• [TASK STATEMENT] Exact copy, no pictures: restate each entry below word for word.

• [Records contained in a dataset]
□ □ □ □ □
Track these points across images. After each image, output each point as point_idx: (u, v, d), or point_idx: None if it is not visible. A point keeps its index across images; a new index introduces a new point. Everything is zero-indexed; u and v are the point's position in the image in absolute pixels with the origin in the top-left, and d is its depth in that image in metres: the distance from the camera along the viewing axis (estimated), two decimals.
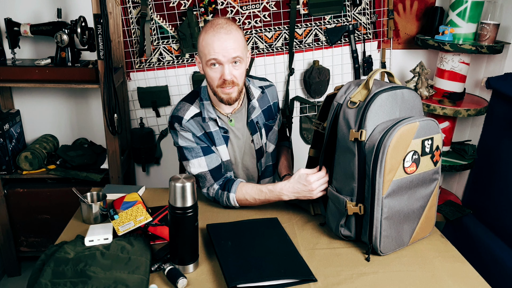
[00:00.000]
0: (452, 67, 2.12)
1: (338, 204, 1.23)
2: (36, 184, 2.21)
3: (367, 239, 1.19)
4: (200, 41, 1.39)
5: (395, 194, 1.14)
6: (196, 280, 1.10)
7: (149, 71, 2.30)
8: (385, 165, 1.10)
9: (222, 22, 1.37)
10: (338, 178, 1.25)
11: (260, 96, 1.57)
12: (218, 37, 1.34)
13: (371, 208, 1.15)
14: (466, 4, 2.00)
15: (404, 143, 1.12)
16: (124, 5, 2.17)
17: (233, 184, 1.44)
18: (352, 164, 1.16)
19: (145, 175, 2.54)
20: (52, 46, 2.12)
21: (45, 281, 1.04)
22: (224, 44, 1.34)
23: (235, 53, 1.35)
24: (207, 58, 1.37)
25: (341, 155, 1.22)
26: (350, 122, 1.16)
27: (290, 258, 1.17)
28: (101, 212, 1.37)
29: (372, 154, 1.11)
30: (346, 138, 1.18)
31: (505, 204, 1.96)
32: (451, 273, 1.15)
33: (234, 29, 1.37)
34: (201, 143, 1.47)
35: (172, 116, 1.48)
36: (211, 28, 1.36)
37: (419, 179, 1.18)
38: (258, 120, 1.56)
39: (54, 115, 2.37)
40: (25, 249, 2.29)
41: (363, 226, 1.20)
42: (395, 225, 1.17)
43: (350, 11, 2.25)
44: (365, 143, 1.13)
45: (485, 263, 1.92)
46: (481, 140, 2.23)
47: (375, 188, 1.12)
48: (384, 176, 1.11)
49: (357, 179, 1.16)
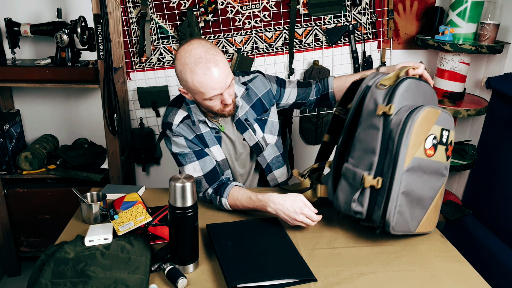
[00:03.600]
0: (452, 67, 2.12)
1: (354, 179, 1.22)
2: (36, 184, 2.21)
3: (379, 216, 1.18)
4: (189, 81, 1.29)
5: (414, 171, 1.17)
6: (196, 280, 1.10)
7: (149, 71, 2.30)
8: (410, 139, 1.14)
9: (203, 55, 1.26)
10: (355, 155, 1.25)
11: (244, 93, 1.52)
12: (210, 75, 1.26)
13: (390, 181, 1.16)
14: (466, 4, 2.00)
15: (428, 123, 1.18)
16: (124, 5, 2.17)
17: (226, 189, 1.42)
18: (375, 138, 1.19)
19: (145, 175, 2.54)
20: (52, 46, 2.12)
21: (45, 281, 1.04)
22: (218, 78, 1.27)
23: (228, 79, 1.30)
24: (206, 97, 1.31)
25: (362, 132, 1.24)
26: (378, 99, 1.22)
27: (290, 258, 1.17)
28: (101, 212, 1.37)
29: (399, 127, 1.15)
30: (371, 114, 1.22)
31: (505, 204, 1.96)
32: (451, 273, 1.15)
33: (216, 54, 1.28)
34: (194, 147, 1.46)
35: (163, 123, 1.48)
36: (196, 66, 1.26)
37: (433, 167, 1.21)
38: (247, 117, 1.53)
39: (54, 115, 2.37)
40: (25, 249, 2.29)
41: (377, 201, 1.19)
42: (409, 204, 1.18)
43: (350, 11, 2.25)
44: (391, 118, 1.17)
45: (485, 263, 1.92)
46: (481, 140, 2.23)
47: (397, 160, 1.14)
48: (408, 150, 1.14)
49: (378, 153, 1.18)
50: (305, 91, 1.64)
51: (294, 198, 1.30)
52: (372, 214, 1.20)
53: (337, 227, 1.36)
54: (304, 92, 1.64)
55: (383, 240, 1.29)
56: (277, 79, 1.63)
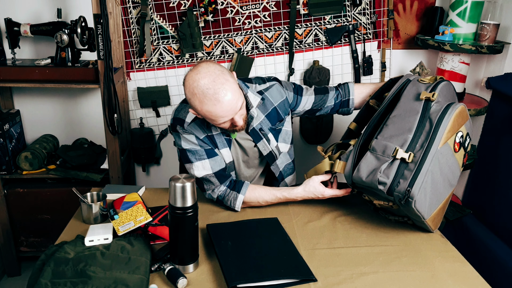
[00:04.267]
0: (452, 67, 2.12)
1: (383, 152, 1.24)
2: (36, 184, 2.21)
3: (404, 189, 1.18)
4: (199, 109, 1.29)
5: (443, 156, 1.23)
6: (196, 280, 1.11)
7: (149, 71, 2.30)
8: (449, 123, 1.22)
9: (211, 85, 1.24)
10: (387, 133, 1.29)
11: (260, 103, 1.49)
12: (220, 106, 1.26)
13: (423, 156, 1.20)
14: (466, 4, 2.00)
15: (462, 119, 1.28)
16: (124, 5, 2.17)
17: (243, 186, 1.44)
18: (412, 119, 1.27)
19: (145, 175, 2.54)
20: (52, 46, 2.12)
21: (45, 281, 1.04)
22: (227, 107, 1.27)
23: (238, 104, 1.30)
24: (216, 123, 1.33)
25: (398, 114, 1.31)
26: (420, 89, 1.34)
27: (290, 258, 1.17)
28: (101, 212, 1.37)
29: (439, 112, 1.24)
30: (411, 99, 1.32)
31: (505, 204, 1.96)
32: (451, 273, 1.15)
33: (225, 82, 1.26)
34: (204, 146, 1.46)
35: (174, 118, 1.47)
36: (204, 97, 1.25)
37: (453, 166, 1.27)
38: (262, 127, 1.52)
39: (54, 115, 2.37)
40: (25, 249, 2.30)
41: (404, 174, 1.20)
42: (431, 185, 1.21)
43: (350, 11, 2.25)
44: (432, 105, 1.27)
45: (485, 263, 1.92)
46: (481, 140, 2.23)
47: (434, 138, 1.21)
48: (445, 133, 1.21)
49: (414, 132, 1.25)
50: (321, 98, 1.61)
51: (313, 187, 1.41)
52: (396, 187, 1.20)
53: (337, 227, 1.36)
54: (320, 99, 1.61)
55: (383, 240, 1.29)
56: (294, 87, 1.60)
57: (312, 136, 2.45)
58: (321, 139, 2.46)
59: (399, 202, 1.20)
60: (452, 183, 1.30)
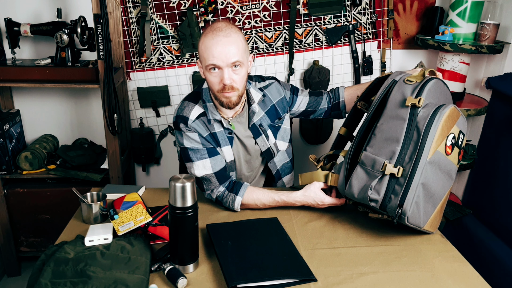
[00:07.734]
□ □ □ □ □
• [ANSWER FOR THE TASK]
Track these points across images. After each image, output each point as point_idx: (u, v, d), or point_idx: None if it is not visible. A point keeps its index across images; a new index introduces a new point. Everything is zero-indexed; u and v are the point's position in the image in absolute pixels with the origin in the top-left, and d is its depth in that image in metres: the distance from the camera along the viewing axis (estimated), two decimals.
[00:00.000]
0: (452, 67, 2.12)
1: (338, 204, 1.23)
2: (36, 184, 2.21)
3: (367, 239, 1.19)
4: (200, 41, 1.39)
5: (395, 194, 1.14)
6: (196, 280, 1.10)
7: (149, 71, 2.30)
8: (385, 165, 1.10)
9: (222, 22, 1.37)
10: (338, 178, 1.25)
11: (260, 96, 1.57)
12: (218, 37, 1.34)
13: (371, 208, 1.15)
14: (466, 4, 2.00)
15: (404, 143, 1.12)
16: (124, 5, 2.17)
17: (233, 184, 1.44)
18: (352, 164, 1.16)
19: (145, 175, 2.54)
20: (52, 46, 2.12)
21: (45, 281, 1.04)
22: (224, 44, 1.34)
23: (235, 53, 1.35)
24: (207, 58, 1.37)
25: (341, 155, 1.22)
26: (350, 122, 1.16)
27: (290, 258, 1.17)
28: (101, 212, 1.37)
29: (372, 154, 1.11)
30: (346, 138, 1.18)
31: (505, 204, 1.96)
32: (451, 273, 1.15)
33: (234, 29, 1.37)
34: (201, 143, 1.47)
35: (172, 116, 1.48)
36: (211, 28, 1.36)
37: (419, 179, 1.18)
38: (258, 120, 1.56)
39: (54, 115, 2.37)
40: (25, 249, 2.29)
41: (363, 226, 1.20)
42: (395, 225, 1.17)
43: (350, 11, 2.25)
44: (365, 143, 1.13)
45: (485, 263, 1.92)
46: (481, 140, 2.23)
47: (375, 188, 1.12)
48: (384, 176, 1.11)
49: (357, 179, 1.16)
[00:03.600]
0: (452, 67, 2.12)
1: (354, 179, 1.22)
2: (36, 184, 2.21)
3: (379, 216, 1.18)
4: (189, 81, 1.29)
5: (414, 171, 1.17)
6: (196, 280, 1.10)
7: (149, 71, 2.30)
8: (410, 139, 1.14)
9: (203, 55, 1.26)
10: (355, 155, 1.25)
11: (244, 93, 1.52)
12: (210, 75, 1.26)
13: (390, 181, 1.16)
14: (466, 4, 2.00)
15: (428, 123, 1.18)
16: (124, 5, 2.17)
17: (226, 189, 1.42)
18: (375, 138, 1.19)
19: (145, 175, 2.54)
20: (52, 46, 2.12)
21: (45, 281, 1.04)
22: (218, 78, 1.27)
23: (228, 79, 1.30)
24: (206, 97, 1.31)
25: (362, 132, 1.24)
26: (378, 99, 1.22)
27: (290, 258, 1.17)
28: (101, 212, 1.37)
29: (399, 127, 1.15)
30: (371, 114, 1.22)
31: (505, 204, 1.96)
32: (451, 273, 1.15)
33: (216, 54, 1.28)
34: (194, 147, 1.46)
35: (163, 123, 1.48)
36: (196, 66, 1.26)
37: (433, 167, 1.21)
38: (247, 117, 1.53)
39: (54, 115, 2.37)
40: (25, 249, 2.29)
41: (377, 201, 1.19)
42: (409, 204, 1.18)
43: (350, 11, 2.25)
44: (391, 118, 1.17)
45: (485, 263, 1.92)
46: (481, 140, 2.23)
47: (397, 160, 1.14)
48: (408, 150, 1.14)
49: (378, 153, 1.18)
50: (305, 91, 1.64)
51: (294, 198, 1.30)
52: (372, 214, 1.20)
53: (337, 227, 1.36)
54: (304, 92, 1.64)
55: (383, 240, 1.29)
56: (277, 79, 1.63)
[00:04.267]
0: (452, 67, 2.12)
1: (383, 152, 1.24)
2: (36, 184, 2.21)
3: (404, 189, 1.18)
4: (199, 109, 1.29)
5: (443, 156, 1.23)
6: (196, 280, 1.11)
7: (149, 71, 2.30)
8: (449, 123, 1.22)
9: (211, 85, 1.24)
10: (387, 133, 1.29)
11: (260, 103, 1.49)
12: (220, 106, 1.26)
13: (423, 156, 1.20)
14: (466, 4, 2.00)
15: (462, 119, 1.28)
16: (124, 5, 2.17)
17: (243, 186, 1.44)
18: (412, 119, 1.27)
19: (145, 175, 2.54)
20: (52, 46, 2.12)
21: (45, 281, 1.04)
22: (227, 107, 1.27)
23: (238, 104, 1.30)
24: (216, 123, 1.33)
25: (398, 114, 1.31)
26: (420, 89, 1.34)
27: (290, 258, 1.17)
28: (101, 212, 1.37)
29: (439, 112, 1.24)
30: (411, 99, 1.32)
31: (505, 204, 1.96)
32: (451, 273, 1.15)
33: (225, 82, 1.26)
34: (204, 146, 1.46)
35: (174, 118, 1.47)
36: (204, 97, 1.25)
37: (453, 166, 1.27)
38: (262, 127, 1.52)
39: (54, 115, 2.37)
40: (25, 249, 2.30)
41: (404, 174, 1.20)
42: (431, 185, 1.21)
43: (350, 11, 2.25)
44: (432, 105, 1.27)
45: (485, 263, 1.92)
46: (481, 140, 2.23)
47: (434, 138, 1.21)
48: (445, 133, 1.21)
49: (414, 132, 1.25)
50: (321, 98, 1.61)
51: (313, 187, 1.41)
52: (396, 187, 1.20)
53: (337, 227, 1.36)
54: (320, 99, 1.61)
55: (383, 240, 1.29)
56: (294, 87, 1.60)
57: (312, 136, 2.45)
58: (321, 139, 2.46)
59: (399, 202, 1.20)
60: (452, 183, 1.30)
[00:07.734]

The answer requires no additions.